Nationwide Insurance began consolidating its employees during the COVID-19 pandemic, shedding the 1200 Locust St. building, which the city of Des Moines is considering buying for offices and a new police headquarters. Nationwide moved its employees to 1100 Locust St., a 732,000-square-foot building.
Nationwide spokesperson Ryan Ankrom said in an email the company could not comment on pending lease transactions or potential tenants, but confirmed that Nationwide has actively been marketing space in the seven-story west wing of 1100 Locust St.
"Nationwide workspace has been consolidated to the east and central wings of 1100 Locust allowing us to repurpose the rest of the building for use by third-party tenants," Ankrom wrote. "With our successful move to a hybrid work model, and with 50 percent of our roughly 3,000 Iowa-based employees permanently working remotely, we need less space."
What happens to Krause's incentives for the Kum & Go headquarters?
Krause Group, parent company of Kum & Go, has a development agreement with the city that requires it to maintain a headquarters for Kum & Go or a related business at the Krause Gateway Center in exchange for an estimated $10.9 million in tax increment financing.
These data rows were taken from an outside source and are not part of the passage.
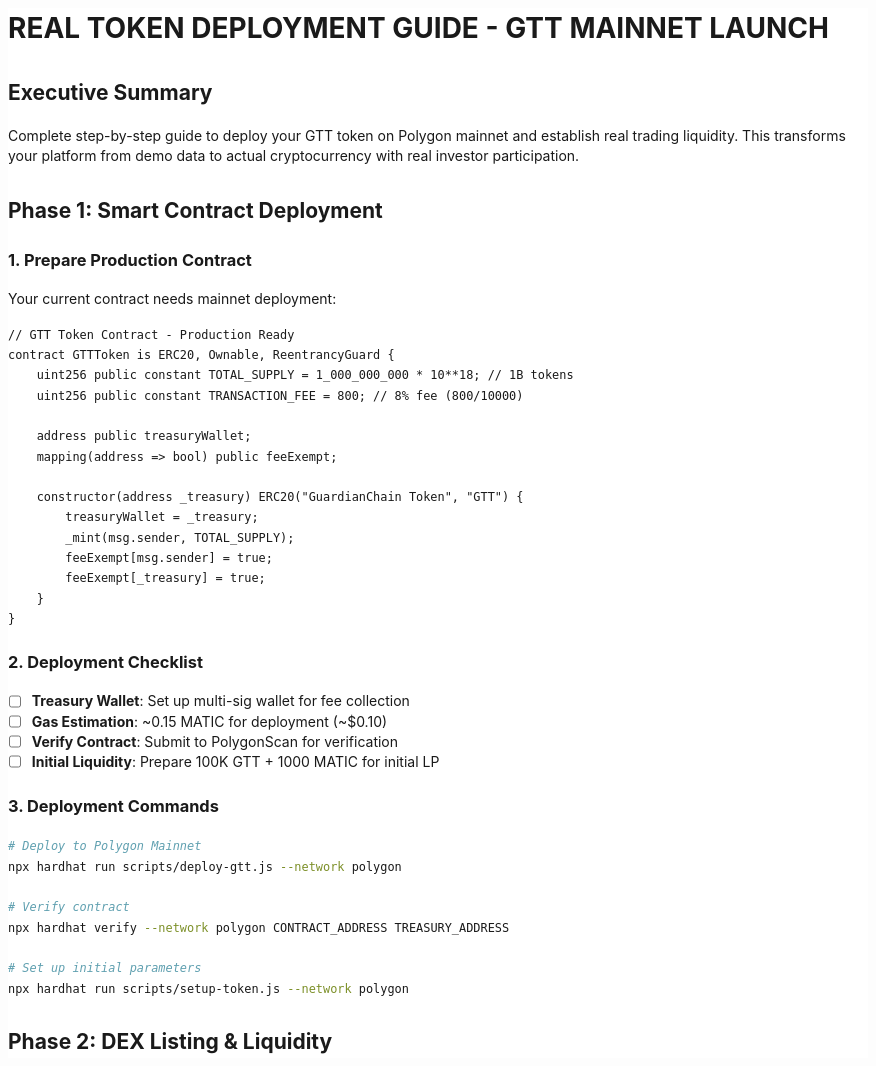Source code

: # REAL TOKEN DEPLOYMENT GUIDE - GTT MAINNET LAUNCH

## Executive Summary
Complete step-by-step guide to deploy your GTT token on Polygon mainnet and establish real trading liquidity. This transforms your platform from demo data to actual cryptocurrency with real investor participation.

## Phase 1: Smart Contract Deployment

### 1. Prepare Production Contract
Your current contract needs mainnet deployment:

```solidity
// GTT Token Contract - Production Ready
contract GTTToken is ERC20, Ownable, ReentrancyGuard {
    uint256 public constant TOTAL_SUPPLY = 1_000_000_000 * 10**18; // 1B tokens
    uint256 public constant TRANSACTION_FEE = 800; // 8% fee (800/10000)
    
    address public treasuryWallet;
    mapping(address => bool) public feeExempt;
    
    constructor(address _treasury) ERC20("GuardianChain Token", "GTT") {
        treasuryWallet = _treasury;
        _mint(msg.sender, TOTAL_SUPPLY);
        feeExempt[msg.sender] = true;
        feeExempt[_treasury] = true;
    }
}
```

### 2. Deployment Checklist
- [ ] **Treasury Wallet**: Set up multi-sig wallet for fee collection
- [ ] **Gas Estimation**: ~0.15 MATIC for deployment (~$0.10)
- [ ] **Verify Contract**: Submit to PolygonScan for verification
- [ ] **Initial Liquidity**: Prepare 100K GTT + 1000 MATIC for initial LP

### 3. Deployment Commands

```bash
# Deploy to Polygon Mainnet
npx hardhat run scripts/deploy-gtt.js --network polygon

# Verify contract
npx hardhat verify --network polygon CONTRACT_ADDRESS TREASURY_ADDRESS

# Set up initial parameters
npx hardhat run scripts/setup-token.js --network polygon
```

## Phase 2: DEX Listing & Liquidity
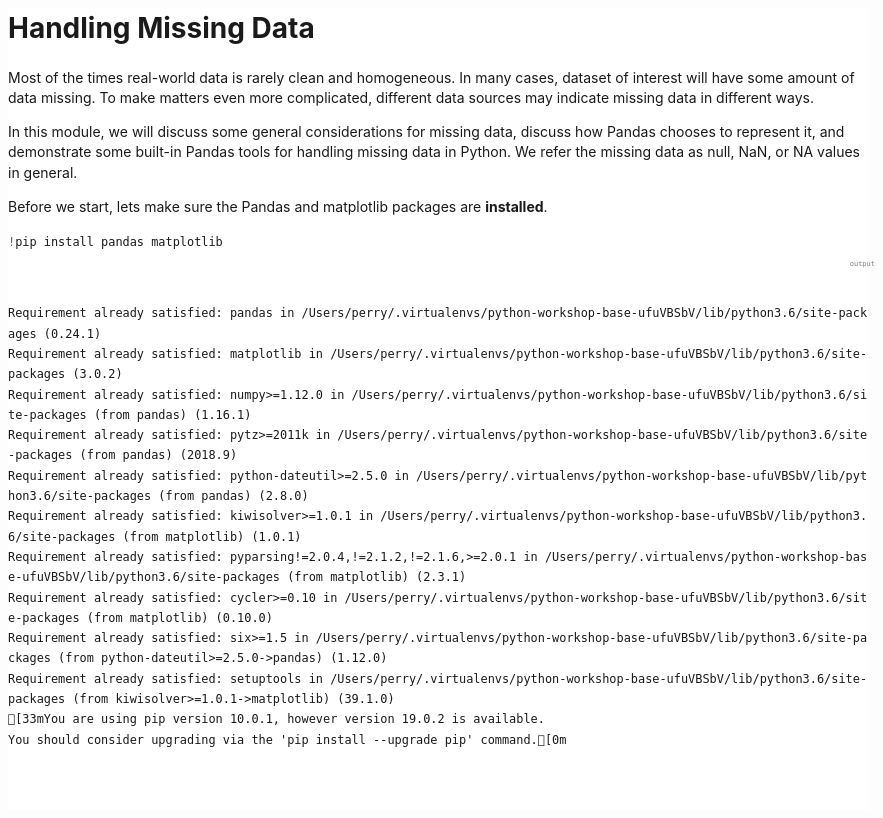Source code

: 

<style>
.output_label {
    text-align: right;
    margin: -1em;
    padding: 0;
    font-size: 0.5em;
    color: grey
}
</style>






# Handling Missing Data

Most of the times real-world data is rarely clean and homogeneous. In many cases, dataset of interest will have some amount of data missing. To make matters even more complicated, different data sources may indicate missing data in different ways.

In this module, we will discuss some general considerations for missing data, discuss how Pandas chooses to represent it, and demonstrate some built-in Pandas tools for handling missing data in Python. We refer the missing data as null, NaN, or NA values in general.





Before we start, lets make sure the Pandas and matplotlib packages are **installed**. 






```python
!pip install pandas matplotlib
```

<pre class="output">
<div class="output_label">output</div>
<code class="text">
Requirement already satisfied: pandas in /Users/perry/.virtualenvs/python-workshop-base-ufuVBSbV/lib/python3.6/site-packages (0.24.1)
Requirement already satisfied: matplotlib in /Users/perry/.virtualenvs/python-workshop-base-ufuVBSbV/lib/python3.6/site-packages (3.0.2)
Requirement already satisfied: numpy>=1.12.0 in /Users/perry/.virtualenvs/python-workshop-base-ufuVBSbV/lib/python3.6/site-packages (from pandas) (1.16.1)
Requirement already satisfied: pytz>=2011k in /Users/perry/.virtualenvs/python-workshop-base-ufuVBSbV/lib/python3.6/site-packages (from pandas) (2018.9)
Requirement already satisfied: python-dateutil>=2.5.0 in /Users/perry/.virtualenvs/python-workshop-base-ufuVBSbV/lib/python3.6/site-packages (from pandas) (2.8.0)
Requirement already satisfied: kiwisolver>=1.0.1 in /Users/perry/.virtualenvs/python-workshop-base-ufuVBSbV/lib/python3.6/site-packages (from matplotlib) (1.0.1)
Requirement already satisfied: pyparsing!=2.0.4,!=2.1.2,!=2.1.6,>=2.0.1 in /Users/perry/.virtualenvs/python-workshop-base-ufuVBSbV/lib/python3.6/site-packages (from matplotlib) (2.3.1)
Requirement already satisfied: cycler>=0.10 in /Users/perry/.virtualenvs/python-workshop-base-ufuVBSbV/lib/python3.6/site-packages (from matplotlib) (0.10.0)
Requirement already satisfied: six>=1.5 in /Users/perry/.virtualenvs/python-workshop-base-ufuVBSbV/lib/python3.6/site-packages (from python-dateutil>=2.5.0->pandas) (1.12.0)
Requirement already satisfied: setuptools in /Users/perry/.virtualenvs/python-workshop-base-ufuVBSbV/lib/python3.6/site-packages (from kiwisolver>=1.0.1->matplotlib) (39.1.0)
[33mYou are using pip version 10.0.1, however version 19.0.2 is available.
You should consider upgrading via the 'pip install --upgrade pip' command.[0m
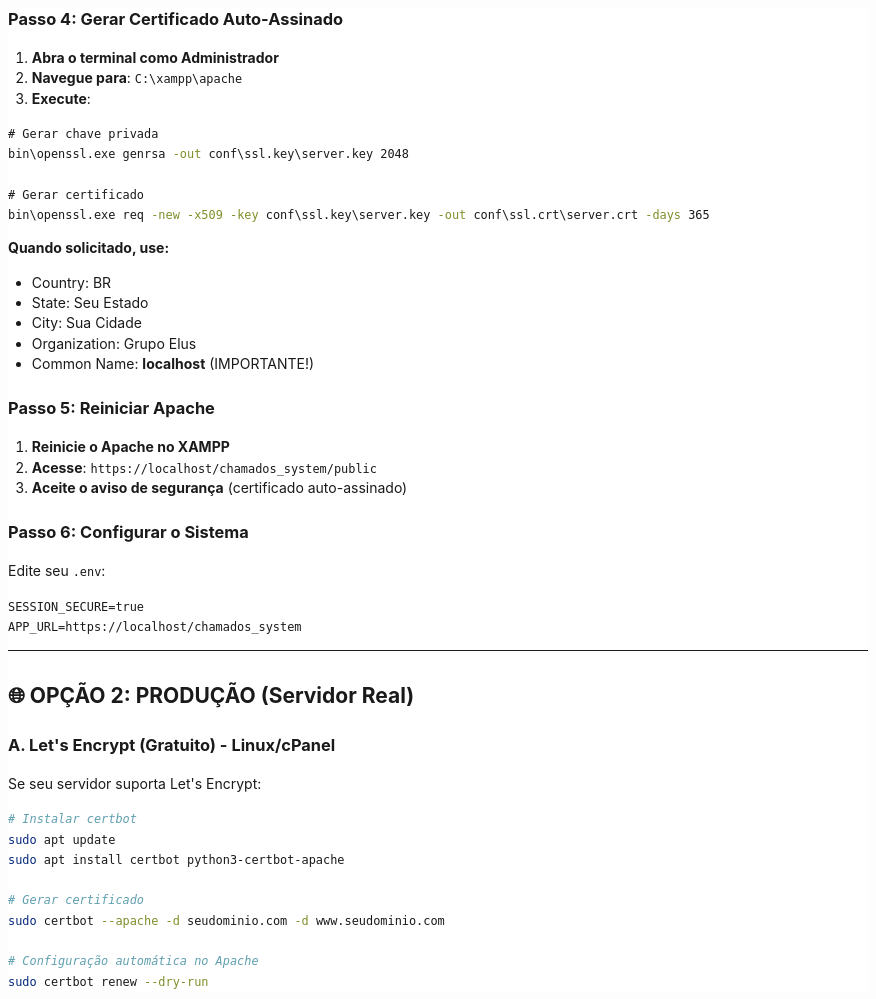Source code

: ### **Passo 4: Gerar Certificado Auto-Assinado**

1. **Abra o terminal como Administrador**
2. **Navegue para**: `C:\xampp\apache`
3. **Execute**:

```cmd
# Gerar chave privada
bin\openssl.exe genrsa -out conf\ssl.key\server.key 2048

# Gerar certificado
bin\openssl.exe req -new -x509 -key conf\ssl.key\server.key -out conf\ssl.crt\server.crt -days 365
```

**Quando solicitado, use:**
- Country: BR
- State: Seu Estado
- City: Sua Cidade
- Organization: Grupo Elus
- Common Name: **localhost** (IMPORTANTE!)

### **Passo 5: Reiniciar Apache**

1. **Reinicie o Apache no XAMPP**
2. **Acesse**: `https://localhost/chamados_system/public`
3. **Aceite o aviso de segurança** (certificado auto-assinado)

### **Passo 6: Configurar o Sistema**

Edite seu `.env`:
```env
SESSION_SECURE=true
APP_URL=https://localhost/chamados_system
```

---

## 🌐 **OPÇÃO 2: PRODUÇÃO (Servidor Real)**

### **A. Let's Encrypt (Gratuito) - Linux/cPanel**

Se seu servidor suporta Let's Encrypt:

```bash
# Instalar certbot
sudo apt update
sudo apt install certbot python3-certbot-apache

# Gerar certificado
sudo certbot --apache -d seudominio.com -d www.seudominio.com

# Configuração automática no Apache
sudo certbot renew --dry-run
```
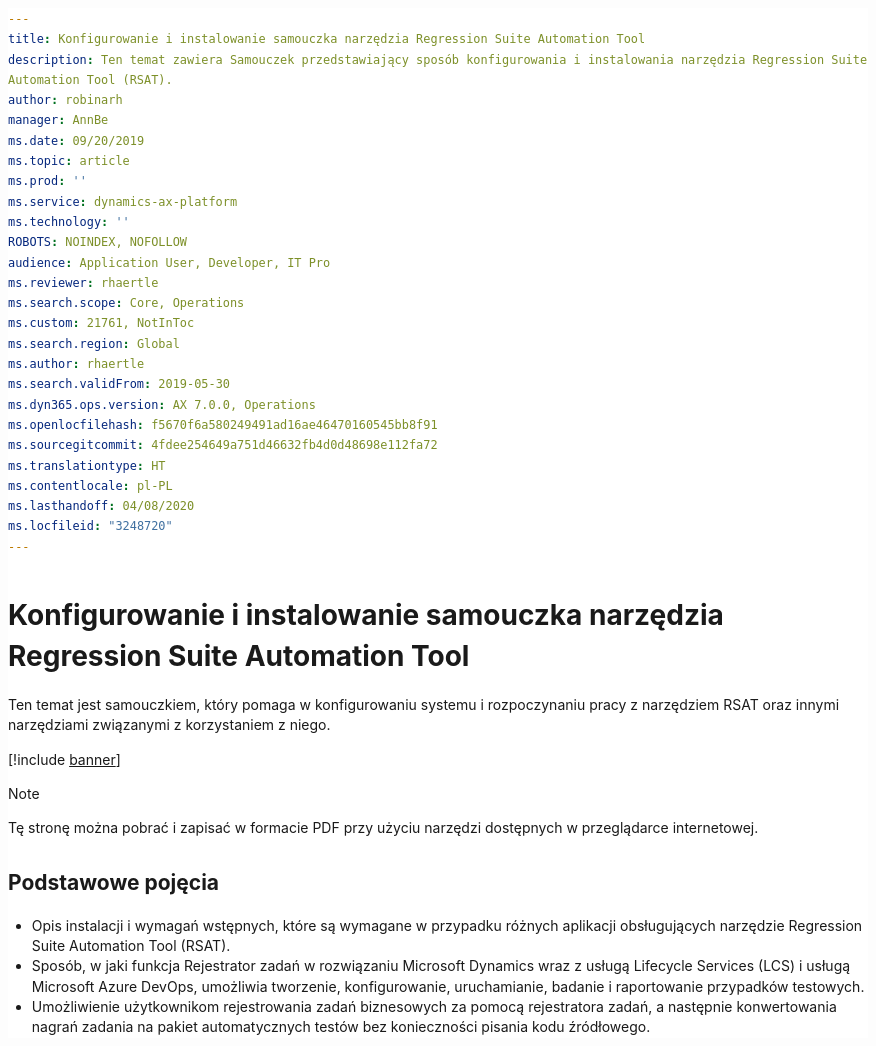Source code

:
 ```yaml
---
title: Konfigurowanie i instalowanie samouczka narzędzia Regression Suite Automation Tool
description: Ten temat zawiera Samouczek przedstawiający sposób konfigurowania i instalowania narzędzia Regression Suite Automation Tool (RSAT).
author: robinarh
manager: AnnBe
ms.date: 09/20/2019
ms.topic: article
ms.prod: ''
ms.service: dynamics-ax-platform
ms.technology: ''
ROBOTS: NOINDEX, NOFOLLOW
audience: Application User, Developer, IT Pro
ms.reviewer: rhaertle
ms.search.scope: Core, Operations
ms.custom: 21761, NotInToc
ms.search.region: Global
ms.author: rhaertle
ms.search.validFrom: 2019-05-30
ms.dyn365.ops.version: AX 7.0.0, Operations
ms.openlocfilehash: f5670f6a580249491ad16ae46470160545bb8f91
ms.sourcegitcommit: 4fdee254649a751d46632fb4d0d48698e112fa72
ms.translationtype: HT
ms.contentlocale: pl-PL
ms.lasthandoff: 04/08/2020
ms.locfileid: "3248720"
---
```

# <a name="set-up-and-install-regression-suite-automation-tool-tutorial"></a>Konfigurowanie i instalowanie samouczka narzędzia Regression Suite Automation Tool
Ten temat jest samouczkiem, który pomaga w konfigurowaniu systemu i rozpoczynaniu pracy z narzędziem RSAT oraz innymi narzędziami związanymi z korzystaniem z niego. 

[!include [banner](../includes/banner.md)]

> [!NOTE]
> Tę stronę można pobrać i zapisać w formacie PDF przy użyciu narzędzi dostępnych w przeglądarce internetowej. 

## <a name="key-concepts"></a>Podstawowe pojęcia

- Opis instalacji i wymagań wstępnych, które są wymagane w przypadku różnych aplikacji obsługujących narzędzie Regression Suite Automation Tool (RSAT).
- Sposób, w jaki funkcja Rejestrator zadań w rozwiązaniu Microsoft Dynamics wraz z usługą Lifecycle Services (LCS) i usługą Microsoft Azure DevOps, umożliwia tworzenie, konfigurowanie, uruchamianie, badanie i raportowanie przypadków testowych.
- Umożliwienie użytkownikom rejestrowania zadań biznesowych za pomocą rejestratora zadań, a następnie konwertowania nagrań zadania na pakiet automatycznych testów bez konieczności pisania kodu źródłowego.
The agreement also requires the company to host 275 jobs in the building, which could inevitably change with the Maverik deal, Anderson said.
Anderson said the agreement requires Krause to provide a job report every year on June 30 to check if the company remains in compliance. While the company was in compliance this year, he said it's difficult to determine what next year's figures will show.
There are a number of other Krause-owned businesses at the Krause Gateway Center, but Anderson said the development agreement's phrasing on "related businesses" is a gray area. Representatives from the Krause Group recently told the city it would continue to grow its holdings, though it's unclear how the company will backfill its employees to meet the 275-person count, Anderson said.
"If they report to us and they have 200 jobs in the building ... there's a mechanism to adjust the grant accordingly and it can go up and down annually," he said.
A spokesperson for Krause Group did not respond to a request for comment.
What's happening with Krause's proposed soccer stadium?
The Maverik deal, announced in April and finalized last month, comes as Krause Group CEO Kyle Krause continues to negotiate financing for a soccer stadium. USL Championship, the second tier of U.S. professional soccer, awarded Krause a franchise in January 2022 on the condition that he build a new stadium.
The Iowa Soccer Development Foundation, a nonprofit that would own the stadium, projects construction will cost $95 million. The nonprofit has received $25 million from the private sector and up to $7 million from Polk County. The Iowa Economic Development Authority allocated $23.5 million in future sales tax revenue to the project.
Meanwhile, Des Moines city officials have offered an undisclosed amount of money for the project, which would put the 6,300-seat stadium south of downtown at the former location of the Dico tire and pesticide factory, a remediated U.S. Environmental Protection Agency Superfund site.
While Des Moines officials have not said how much money they have offered, city and county elected leaders told the Des Moines Register in July that Krause asked both governments to increase how much they've pledged. Polk County Administrator John Norris said at the time that Krause was trying to close a $29 million funding gap.
There have been no firm offers to Krause, but Anderson said the city told the company there are "levers" they could pull to help get it closer to its goal. Anderson said the city has considered options such as helping with environmental costs and infrastructure, or increasing tax increment financing. It would be up to Krause to find the remaining sources, he said.
Register reporter Tyler Jett contributed to this story.